Despite early rumors that President Trump would lift the Obama Administration’s economic sanctions against Russia, it might not be so quick or so easy, if Congress has its way.  Two pieces of legislation have been introduced in Congress, the first aimed at inhibiting the President’s ability to ease the current Russian sanctions regime and the second providing for more robust sanctions than currently exist.

The first bill, the Russia Sanctions Review Act of 2017, was introduced in both the House and the Senate in early February, with bipartisan support.  Intended to allow Congressional oversight of any easing of the current sanctions regime against Russia, the bill would require President Trump, prior to the lifting of any sanctions, to report on the proposed changes and certify to Congress that Russia has ceased

“ordering, controlling, or otherwise directing, supporting, or financing, significant acts intended to undermine the peace, security, stability, sovereignty, or territorial integrity of Ukraine, including through an agreement between the appropriate parties; and

cyberattacks against the United States Government and United States persons.”
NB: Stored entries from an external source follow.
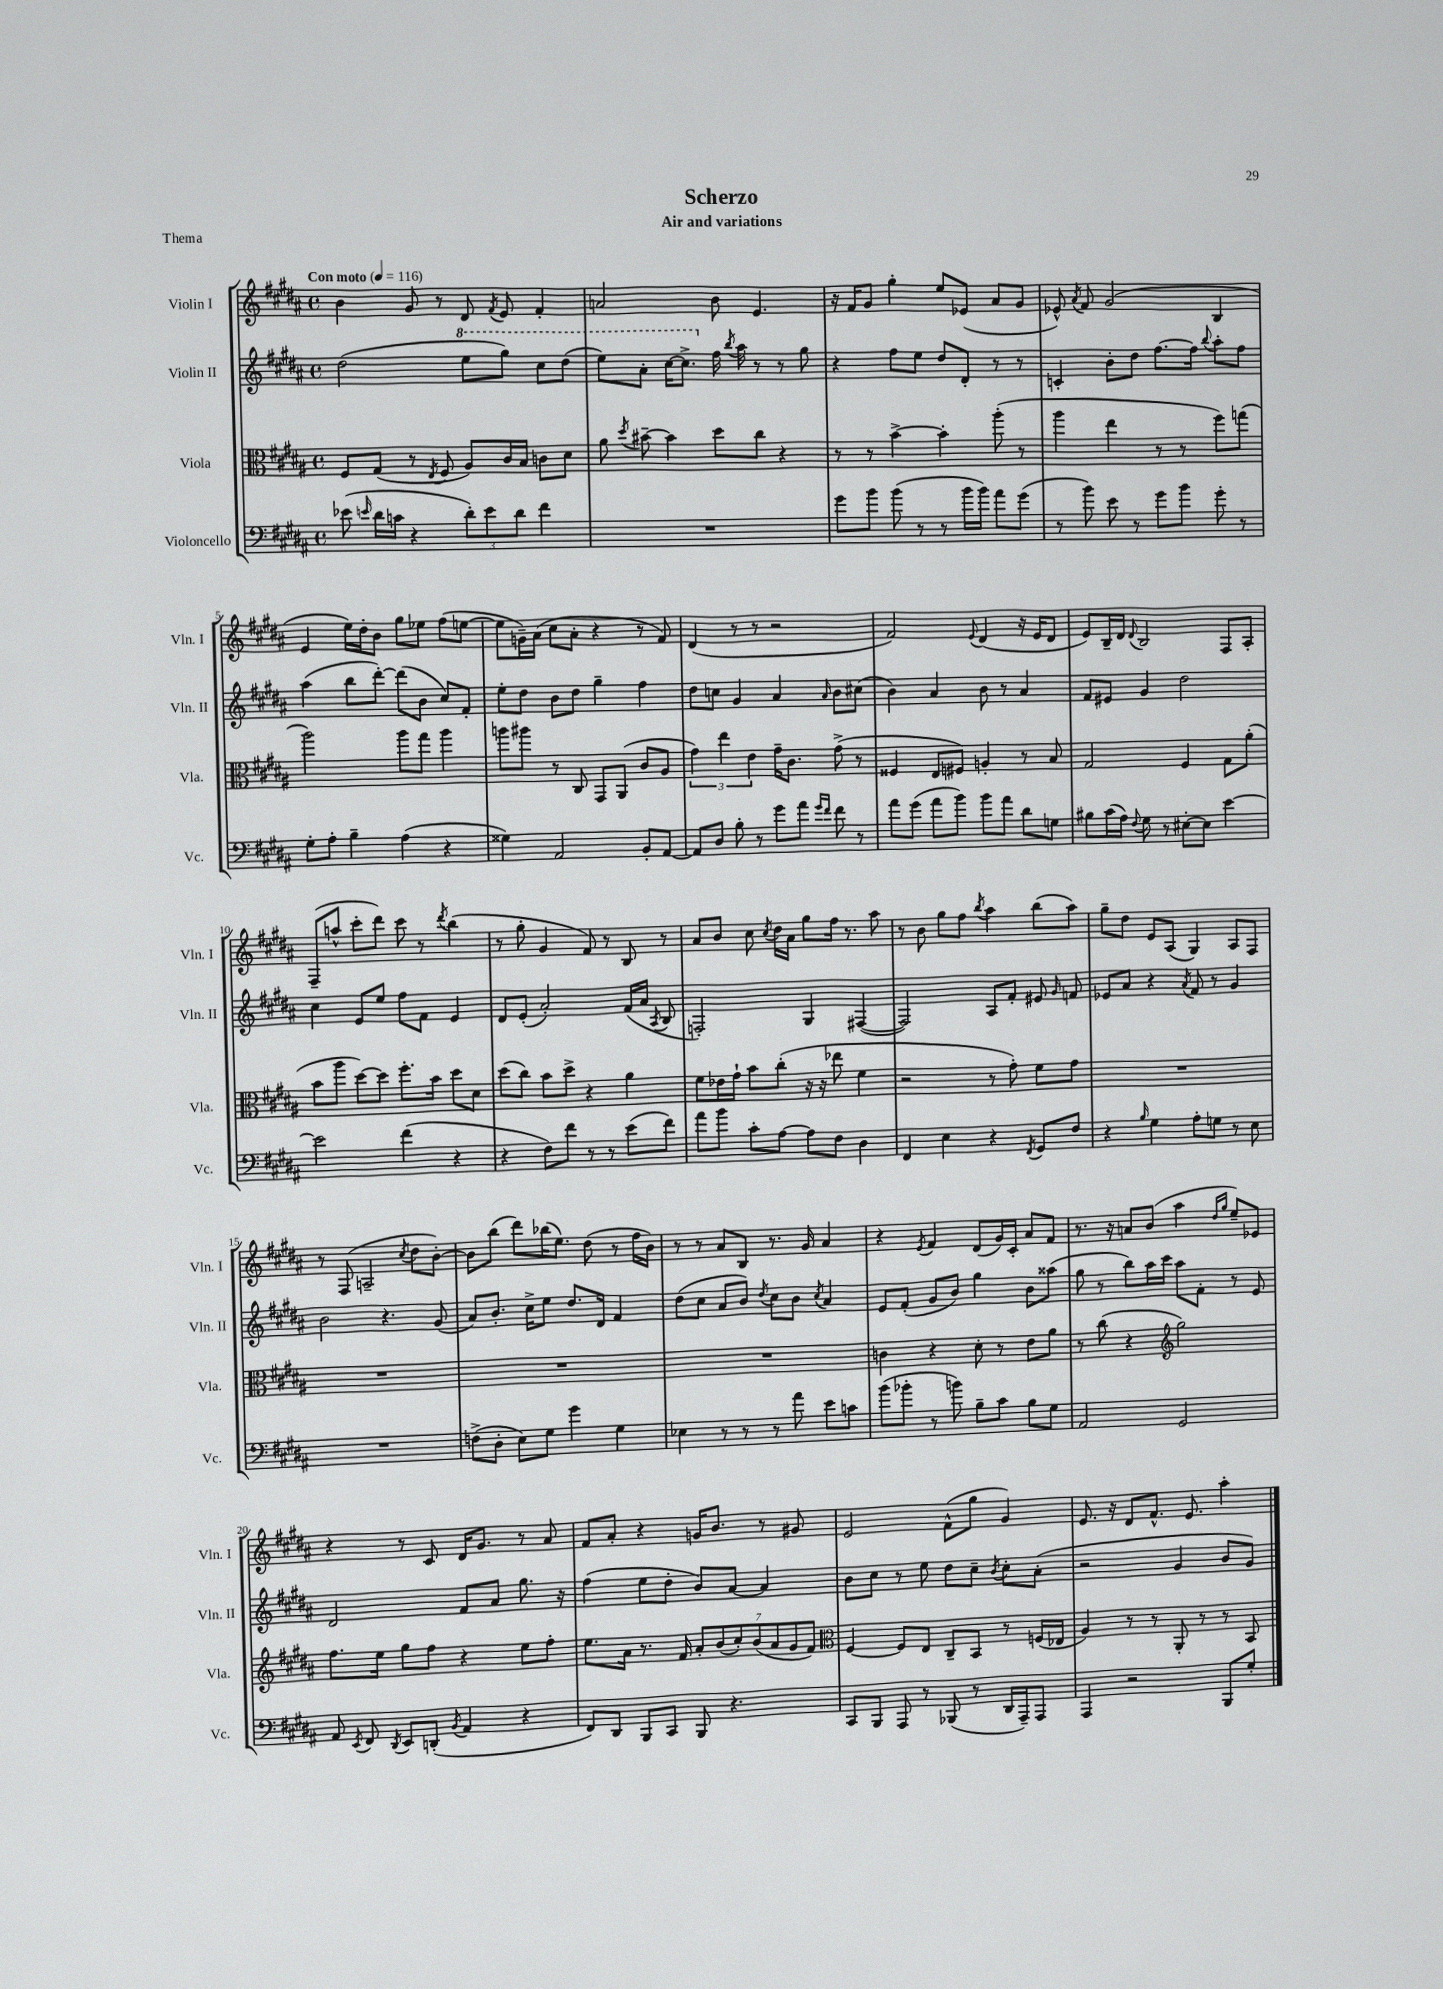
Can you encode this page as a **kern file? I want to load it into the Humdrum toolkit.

**kern	**kern	**kern	**kern
*staff4	*staff3	*staff2	*staff1
*clefF4	*clefC3	*clefG2	*clefG2
*k[f#c#g#d#a#]	*k[f#c#g#d#a#]	*k[f#c#g#d#a#]	*k[f#c#g#d#a#]
*M4/4	*M4/4	*M4/4	*M4/4
*met(c)	*met(c)	*met(c)	*met(c)
*MM116	*MM116	*MM116	*MM116
(8e-	8F#	(2dd#	4b
16qqe	.	.	.
16d#	(8G#	.	.
16c	.	.	.
4r	8r	.	8g#
.	8qE	.	.
.	8F#	.	8r
12d#')	8A#)	8eee	8d#
12e	.	.	.
.	.	.	8qf#
.	16c#	8ggg#)	8e
12d#	.	.	.
.	16B	.	.
4f#	8c	8ccc#	4f#'
.	8d#	(8ddd#	.
=	=	=	=
1r	8a#	8eee)	2a
.	8qdd#	.	.
.	[8b#~	8aa#'	.
.	4b#]	[16ccc#	.
.	.	8.ccc#^]	.
.	8dd#	16ff#	8b
.	.	8qbb	.
.	.	16aa#	.
.	8cc#	8r	4.e
.	4r	8r	.
.	.	8gg#	.
=	=	=	=
8g#	8r	4r	16r
.	.	.	16f#
8b	8r	.	8g#
(8b	[4b^	8ff#	4gg#'
8r	.	8ee	.
8r	4b']	8dd#	8ee
16b	.	8d#'	(8e-
16b)	.	.	.
8a#	(8aa#'	8r	8a#
(8g#	8r	8r	8g#
=	=	=	=
8r	4aa#	4c'	8e-^^)
.	.	.	8qa#
8b)	.	.	8f#
8e	4ee	8b'	(2g#
8r	.	8dd#	.
8g#	8r	[8.ff#	.
8b	8r	.	.
.	.	16ff#]	.
.	.	8qqbb	.
8g#'	8ff#)	8aa#'	4B
8r	(8gg	8ff#	.
=	=	=	=
8G#'	2aa#)	(4aa#	4e
8A#'	.	.	.
4B~	.	8bb	16ee)
.	.	.	16dd#'
.	.	[8ddd#')	8b
(4A#	8aa#	(8ddd#]	8gg#
.	8gg#	8b	8ee-
4r	4aa#	8cc#)	(8ff#
.	.	8f#'	[8ee
=	=	=	=
4G##)	8aa	8ee'	8ee]
.	8aa#	8dd#	16g~)
.	.	.	(16a#
2AA#	8r	8b	8cc#
.	8C#	8dd#	8a#'
.	8GG#	4gg#~	4r
.	(8AA#	.	.
8BB'	8c#	4ff#	8r
[8AA#	8A#	.	8f#)
=	=	=	=
8AA#]	6g#)	8dd#	(4d#
8D#	.	8cc	.
.	6ee	.	.
8B'	.	4g#	8r
.	6e	.	.
8r	.	.	8r
8g#	16g#~	4a#	2r
.	8.c#	.	.
8a#	.	.	.
16qqg#	.	.	.
16qqf#	.	16qqa#	.
8f#	(8g#^	8b	.
8r	8r	(8cc#	.
=	=	=	=
8a#	4F##	4b)	2f#)
(8g#	.	.	.
8a#	8E	4a#	.
8b)	8F#)	.	.
.	.	.	8qqe
8b	4A'	8b	(4d#
8a#	.	8r	.
8d#	8r	4a#	16r
.	.	.	16e
8G	8B	.	8d#
=	=	=	=
8B#	2G#	8f#	8e)
(16c#	.	8e#	16B~
16A#)	.	.	16d#
8qqF#	.	.	8qqd#
8G#	.	4g#	2B
8r	.	.	.
[8E#'	4F#	2dd#	.
8E#]	.	.	.
[4e	8G#	.	8F#
.	(8a#'	.	8A#'
=	=	=	=
2e]	8b	4cc#	(8F#~
.	8aa#	.	8aa^^
.	[8dd#)	8e	8ccc#'
.	8dd#]	8ee	8ddd#)
(4f#	8.ff#'	8ff#	8ccc#
.	.	8f#	8r
.	16b	.	.
.	.	.	8qddd#
4r	8dd#	4e	(4bb
.	8d#	.	.
=	=	=	=
4r	(8dd#	8d#	8r
.	8cc#)	(8e'	8gg#'
8F#)	8b	2a#')	4g#
8f#	8dd#^	.	.
8r	4r	.	8f#)
8r	.	.	8r
(8e	4a#	(16f#	8B
.	.	16a#	.
.	.	8qA#	.
8f#)	.	8B	8r
=	=	=	=
8a#	8f#	2F')	8a#
8b	16e-	.	8b
.	16g#`	.	.
8c#'	8b	.	8cc#
.	.	.	8qcc#
[8A#	(8cc#'	.	16dd#
.	.	.	16a#
8A#]	16r	4G#	8gg#
.	16r	.	.
8F#	8ee-	.	16ff#
.	.	.	8.r
4D#	4f#	([4F#	.
.	.	.	8aa#
=	=	=	=
4FF#	2r	2F#])	8r
.	.	.	8b
4E	.	.	8gg#
.	.	.	8ff#
.	.	.	8qbb
4r	8r	8A#	4aa#
.	8g#')	8f#'	.
8qFF#	.	.	.
8GG#	8f#	8e#	(8bb
.	.	16qqg#	.
8F#	8g#	8f	8aa#)
=	=	=	=
4r	1r	8e-	8gg#~
.	.	8a#	8dd#
16qqB	.	.	.
4G#	.	4r	8e
.	.	.	(8A#
.	.	8qa#	.
8A#'	.	8f#	4G#)
8G	.	8r	.
8r	.	4g#	8A#
8E	.	.	8F#
=	=	=	=
1r	1r	2b	8r
.	.	.	(8F#
.	.	.	2A~
.	.	4.r	.
.	.	.	8qcc#
.	.	.	8dd#
.	.	(8g#	[8b')
=	=	=	=
(8F^	1r	8a#)	8b]
8D#'	.	8.b'	(8bb
8E)	.	.	8ddd#)
.	.	16cc#^	.
8G#	.	8ee	(16bb-
.	.	.	8.ee)
4g#	.	8.dd#	.
.	.	.	(8dd#
.	.	16d#	.
4G#	.	4f#	8r
.	.	.	16ff#
.	.	.	16b)
=	=	=	=
4E-	1r	(8dd#	8r
.	.	8cc#	8r
8r	.	8a#	8a#
8r	.	8b)	8B
.	.	8qdd#	.
8r	.	8cc#	8.r
8a#	.	8b	.
.	.	.	16g#
.	.	8qcc#	.
8e	.	4a#	4a#
8c	.	.	.
=	=	=	=
(8b	4c	8e	4r
8b-'	.	(8f#'	.
.	.	.	8qe
8r	4r	8g#	4f#
8b)	.	8b)	.
8B~	8d#'	4gg#	(8d#
8c#	8r	.	16g#)
.	.	.	16c#'
8B	8e	8b	8a#
8G#	8a#	(8aa##	8f#
=	=	=	=
2AA#	8r	8gg#	8.r
.	(8cc#	8r	.
.	.	.	16r
.	4r	8bb)	8a
.	.	16aa#	(8b
.	.	16ccc#	.
*	*clefG2	*	*
2GG#	2gg#)	8aa#	4aa#
.	.	8f#'	.
.	.	.	16qqdd#
.	.	.	16qqgg#
.	.	8r	8ee~)
.	.	8e	8e-
=	=	=	=
8AA#	8.ff#	2d#	4r
8qEE	.	.	.
8FF#	.	.	.
.	16ee	.	.
8qDD#	.	.	.
8EE	8gg#	.	8r
(8DD'	8ff#	.	8c#
8qBB	.	.	.
4AA#	4r	8f#	16d#
.	.	.	8.g#
.	.	8a#	.
4r	8ee	8.gg#	8r
.	8ff#'	.	8a#
.	.	16r	.
=	=	=	=
8FF#)	8.ee	(4ff#	8f#
8DD#	.	.	8a#'
.	16a#	.	.
8BBB	8.r	8ee	4r
8CC#	.	8dd#'	.
.	16f#	.	.
8BBB	14a#'	8b)	16g
.	.	.	8.b
.	(14b	.	.
4.r	.	[8a#	.
.	14cc#')	.	.
.	(14b	.	.
.	.	4a#]	8r
.	14a#	.	.
.	14g#	.	.
.	.	.	8g#
.	14f#)	.	.
=	=	=	=
*	*clefC3	*	*
8CC#	[4F#	8b	2e
8BBB	.	8cc#	.
8AAA#	8F#]	8r	.
8r	8E	8ee	.
(8BBB-	8C#~	8dd#	(8f#^^
8r	8BB	8cc#~	8gg#
.	.	8qb	.
16DD#	8r	8cc#'	4g#)
16AAA#~)	.	.	.
8AAA#	(16F	(8a#'	.
.	16E-	.	.
=	=	=	=
4AAA#	4A#)	2r	8.e
.	.	.	16r
2r	8r	.	8d#
.	8r	.	8.f#^^
.	8AA#'	4g#	.
.	.	.	8.e
.	8r	.	.
8BBB	8r	8b	4aa#'
8G#'	8BB	8g#)	.
==	==	==	==
*-	*-	*-	*-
Once received, Congress would have 120 days to review the report and hold hearings as necessary.  This review period, during which the President would be prohibited from easing Russian sanctions, would allow both houses of Congress to pass a Joint Resolution of Disapproval on the proposed Presidential conduct.  While the President may veto any such congressional action, the bill then limits the lifting of sanctions for 10 days following the President’s veto.  In effect, the bill imposes a 4-month moratorium against any Presidential action intended to ease sanctions against Russia.
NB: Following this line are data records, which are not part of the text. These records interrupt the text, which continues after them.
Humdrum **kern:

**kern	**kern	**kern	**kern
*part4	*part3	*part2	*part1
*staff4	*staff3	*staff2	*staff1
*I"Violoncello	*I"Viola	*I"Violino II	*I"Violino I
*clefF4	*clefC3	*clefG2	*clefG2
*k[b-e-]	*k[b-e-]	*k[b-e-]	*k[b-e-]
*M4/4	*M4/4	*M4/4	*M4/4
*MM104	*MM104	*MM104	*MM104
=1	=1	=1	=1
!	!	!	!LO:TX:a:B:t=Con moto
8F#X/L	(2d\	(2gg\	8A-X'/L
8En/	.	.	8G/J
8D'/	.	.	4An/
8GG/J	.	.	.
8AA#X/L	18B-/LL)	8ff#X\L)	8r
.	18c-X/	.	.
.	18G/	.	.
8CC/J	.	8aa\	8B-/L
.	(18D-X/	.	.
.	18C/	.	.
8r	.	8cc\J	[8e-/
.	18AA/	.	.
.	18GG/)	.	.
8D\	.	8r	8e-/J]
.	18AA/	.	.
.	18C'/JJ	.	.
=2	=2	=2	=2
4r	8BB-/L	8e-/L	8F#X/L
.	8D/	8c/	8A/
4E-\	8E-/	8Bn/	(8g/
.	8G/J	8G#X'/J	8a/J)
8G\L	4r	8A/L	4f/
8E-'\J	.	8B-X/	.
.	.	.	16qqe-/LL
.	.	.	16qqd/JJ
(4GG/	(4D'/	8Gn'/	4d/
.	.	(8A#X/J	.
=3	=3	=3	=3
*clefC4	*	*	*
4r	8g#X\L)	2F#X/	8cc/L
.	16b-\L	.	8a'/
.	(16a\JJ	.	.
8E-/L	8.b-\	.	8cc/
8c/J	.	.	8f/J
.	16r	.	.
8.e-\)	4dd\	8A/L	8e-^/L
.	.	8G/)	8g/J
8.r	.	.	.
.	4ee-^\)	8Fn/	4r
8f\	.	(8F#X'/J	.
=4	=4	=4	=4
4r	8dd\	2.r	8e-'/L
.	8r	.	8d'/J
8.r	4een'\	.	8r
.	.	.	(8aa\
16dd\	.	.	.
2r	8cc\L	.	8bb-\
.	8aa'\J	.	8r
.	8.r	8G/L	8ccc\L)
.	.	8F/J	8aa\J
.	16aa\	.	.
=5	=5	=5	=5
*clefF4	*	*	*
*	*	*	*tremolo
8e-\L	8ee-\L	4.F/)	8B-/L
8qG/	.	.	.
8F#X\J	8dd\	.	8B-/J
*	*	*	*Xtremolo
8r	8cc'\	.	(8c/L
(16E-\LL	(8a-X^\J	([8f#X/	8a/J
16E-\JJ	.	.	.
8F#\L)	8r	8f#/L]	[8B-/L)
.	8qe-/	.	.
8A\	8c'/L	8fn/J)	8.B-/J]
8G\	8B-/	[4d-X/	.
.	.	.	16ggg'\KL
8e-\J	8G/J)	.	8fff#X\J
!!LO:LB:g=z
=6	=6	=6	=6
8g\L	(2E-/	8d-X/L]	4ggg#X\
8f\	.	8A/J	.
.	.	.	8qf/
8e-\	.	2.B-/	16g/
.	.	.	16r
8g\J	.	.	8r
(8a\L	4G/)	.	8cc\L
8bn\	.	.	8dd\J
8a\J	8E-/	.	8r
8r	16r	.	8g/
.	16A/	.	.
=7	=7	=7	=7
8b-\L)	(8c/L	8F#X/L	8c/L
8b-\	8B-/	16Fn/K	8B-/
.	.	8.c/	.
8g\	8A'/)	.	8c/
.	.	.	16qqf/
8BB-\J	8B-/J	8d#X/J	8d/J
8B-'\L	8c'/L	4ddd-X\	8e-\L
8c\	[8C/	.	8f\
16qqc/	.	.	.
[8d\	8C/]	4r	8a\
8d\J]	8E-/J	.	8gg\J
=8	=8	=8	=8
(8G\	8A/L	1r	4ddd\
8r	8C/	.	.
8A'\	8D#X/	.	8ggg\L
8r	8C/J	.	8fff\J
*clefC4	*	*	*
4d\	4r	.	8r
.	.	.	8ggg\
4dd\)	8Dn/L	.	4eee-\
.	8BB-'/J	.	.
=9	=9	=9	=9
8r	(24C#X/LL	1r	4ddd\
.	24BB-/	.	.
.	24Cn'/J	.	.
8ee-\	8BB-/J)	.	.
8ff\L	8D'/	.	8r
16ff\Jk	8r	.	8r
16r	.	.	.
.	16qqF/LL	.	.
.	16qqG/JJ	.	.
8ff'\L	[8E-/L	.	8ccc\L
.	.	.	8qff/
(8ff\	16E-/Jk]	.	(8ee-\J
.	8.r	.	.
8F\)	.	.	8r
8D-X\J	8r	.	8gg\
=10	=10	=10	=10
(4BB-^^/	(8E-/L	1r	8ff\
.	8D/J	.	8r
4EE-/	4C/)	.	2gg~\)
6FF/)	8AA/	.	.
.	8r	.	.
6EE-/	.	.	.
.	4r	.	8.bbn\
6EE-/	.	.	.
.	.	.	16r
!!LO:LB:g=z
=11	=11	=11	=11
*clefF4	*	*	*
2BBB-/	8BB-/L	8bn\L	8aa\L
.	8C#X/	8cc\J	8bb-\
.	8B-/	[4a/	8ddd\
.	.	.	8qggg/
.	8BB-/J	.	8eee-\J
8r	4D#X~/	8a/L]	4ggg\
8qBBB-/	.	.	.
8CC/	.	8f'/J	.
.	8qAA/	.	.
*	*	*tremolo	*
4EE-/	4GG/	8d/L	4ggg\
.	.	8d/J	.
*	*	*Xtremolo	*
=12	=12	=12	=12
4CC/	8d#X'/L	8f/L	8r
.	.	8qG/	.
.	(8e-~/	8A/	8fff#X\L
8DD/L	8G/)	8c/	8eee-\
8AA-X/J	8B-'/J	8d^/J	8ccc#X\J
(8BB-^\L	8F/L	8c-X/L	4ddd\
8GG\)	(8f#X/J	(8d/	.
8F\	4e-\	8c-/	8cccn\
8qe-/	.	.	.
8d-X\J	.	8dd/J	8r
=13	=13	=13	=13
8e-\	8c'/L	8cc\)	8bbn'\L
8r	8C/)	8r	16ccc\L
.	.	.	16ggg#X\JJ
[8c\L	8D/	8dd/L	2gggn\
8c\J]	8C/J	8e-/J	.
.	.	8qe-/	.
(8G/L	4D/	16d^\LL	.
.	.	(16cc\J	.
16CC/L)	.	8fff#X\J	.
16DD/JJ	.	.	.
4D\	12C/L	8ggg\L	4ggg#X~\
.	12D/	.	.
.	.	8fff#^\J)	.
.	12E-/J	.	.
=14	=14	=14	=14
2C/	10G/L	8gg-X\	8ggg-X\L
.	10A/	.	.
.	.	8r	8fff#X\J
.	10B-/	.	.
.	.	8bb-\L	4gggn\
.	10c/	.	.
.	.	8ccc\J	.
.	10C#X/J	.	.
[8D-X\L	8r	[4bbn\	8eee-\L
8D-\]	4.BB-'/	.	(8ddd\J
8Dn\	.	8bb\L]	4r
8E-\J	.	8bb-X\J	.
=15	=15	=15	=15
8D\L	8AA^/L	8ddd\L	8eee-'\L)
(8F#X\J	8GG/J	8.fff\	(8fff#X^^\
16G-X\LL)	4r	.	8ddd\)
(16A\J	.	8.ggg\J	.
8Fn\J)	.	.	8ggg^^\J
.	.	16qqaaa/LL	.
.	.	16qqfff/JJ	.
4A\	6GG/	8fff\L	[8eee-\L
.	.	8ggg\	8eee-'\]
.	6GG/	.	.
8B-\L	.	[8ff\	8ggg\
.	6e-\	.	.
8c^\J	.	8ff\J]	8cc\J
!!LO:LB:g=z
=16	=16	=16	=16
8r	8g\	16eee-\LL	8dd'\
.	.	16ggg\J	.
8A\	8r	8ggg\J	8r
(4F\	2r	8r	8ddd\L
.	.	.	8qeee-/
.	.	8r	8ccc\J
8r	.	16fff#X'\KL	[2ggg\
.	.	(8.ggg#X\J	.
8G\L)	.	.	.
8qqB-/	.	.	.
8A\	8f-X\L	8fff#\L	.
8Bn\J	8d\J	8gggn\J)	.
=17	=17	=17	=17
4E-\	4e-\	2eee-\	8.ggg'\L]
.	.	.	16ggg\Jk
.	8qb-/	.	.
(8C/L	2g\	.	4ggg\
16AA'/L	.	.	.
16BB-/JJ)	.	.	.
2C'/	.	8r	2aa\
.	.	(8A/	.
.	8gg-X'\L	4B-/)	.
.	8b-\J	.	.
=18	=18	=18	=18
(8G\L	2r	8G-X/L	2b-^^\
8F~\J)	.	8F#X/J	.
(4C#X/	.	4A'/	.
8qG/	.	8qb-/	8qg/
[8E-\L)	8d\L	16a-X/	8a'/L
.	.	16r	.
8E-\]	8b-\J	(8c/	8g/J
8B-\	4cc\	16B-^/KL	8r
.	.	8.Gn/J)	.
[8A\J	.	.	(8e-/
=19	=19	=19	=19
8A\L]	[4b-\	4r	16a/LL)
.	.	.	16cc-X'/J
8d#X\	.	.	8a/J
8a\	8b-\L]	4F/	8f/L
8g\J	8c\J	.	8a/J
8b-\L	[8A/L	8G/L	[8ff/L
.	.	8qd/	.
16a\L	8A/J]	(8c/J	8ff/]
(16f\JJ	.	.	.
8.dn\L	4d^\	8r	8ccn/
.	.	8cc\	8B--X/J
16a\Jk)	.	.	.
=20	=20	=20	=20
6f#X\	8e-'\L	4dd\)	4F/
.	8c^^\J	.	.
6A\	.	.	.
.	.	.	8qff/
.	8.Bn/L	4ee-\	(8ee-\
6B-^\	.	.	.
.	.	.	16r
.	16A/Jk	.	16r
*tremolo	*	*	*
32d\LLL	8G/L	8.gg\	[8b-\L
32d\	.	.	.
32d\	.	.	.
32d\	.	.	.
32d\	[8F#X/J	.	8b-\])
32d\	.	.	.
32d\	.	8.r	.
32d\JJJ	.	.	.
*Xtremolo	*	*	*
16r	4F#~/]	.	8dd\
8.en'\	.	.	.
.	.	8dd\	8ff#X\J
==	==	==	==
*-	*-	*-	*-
The second bill, the Counteracting Russian Hostilities Act of 2017, was introduced in the Senate, again with bipartisan support, but currently lacks a counterpart in the House.  The bill targets Russian cyber hacking and other “aggressive activities,” such as its conduct in Crimea, and provides a menu of potential sanctions that must be imposed against persons and entities that meet certain specified criteria.  The bill would impose asset freezes and visa bans on persons involved in Russia’s attempts to undermine cybersecurity and democratic institutions.  The proposed legislation also targets persons/entities that engage in certain transactions with the Russian intelligence and defense sectors, or involving Russia’s energy sector, Russian sovereign debt, or investments that facilitate Russia’s privatization of state-owned assets.  The menu of potential sanctions available to the President include, among other things, denials of Export-Import Bank assistance,  export licenses, and loans above $10 million from financial institutions; debarment from U.S. government contracting; and visa and entry restrictions.  Finally, while the bill does contain a Presidential waiver provision, it requires the President to submit a written determination that such a waiver is “vital” to U.S. national security interests or “will further enforcement” of the bill, and certify that Russia has made significant efforts to “reduce the number and intensity of . . . cyber intrusions.”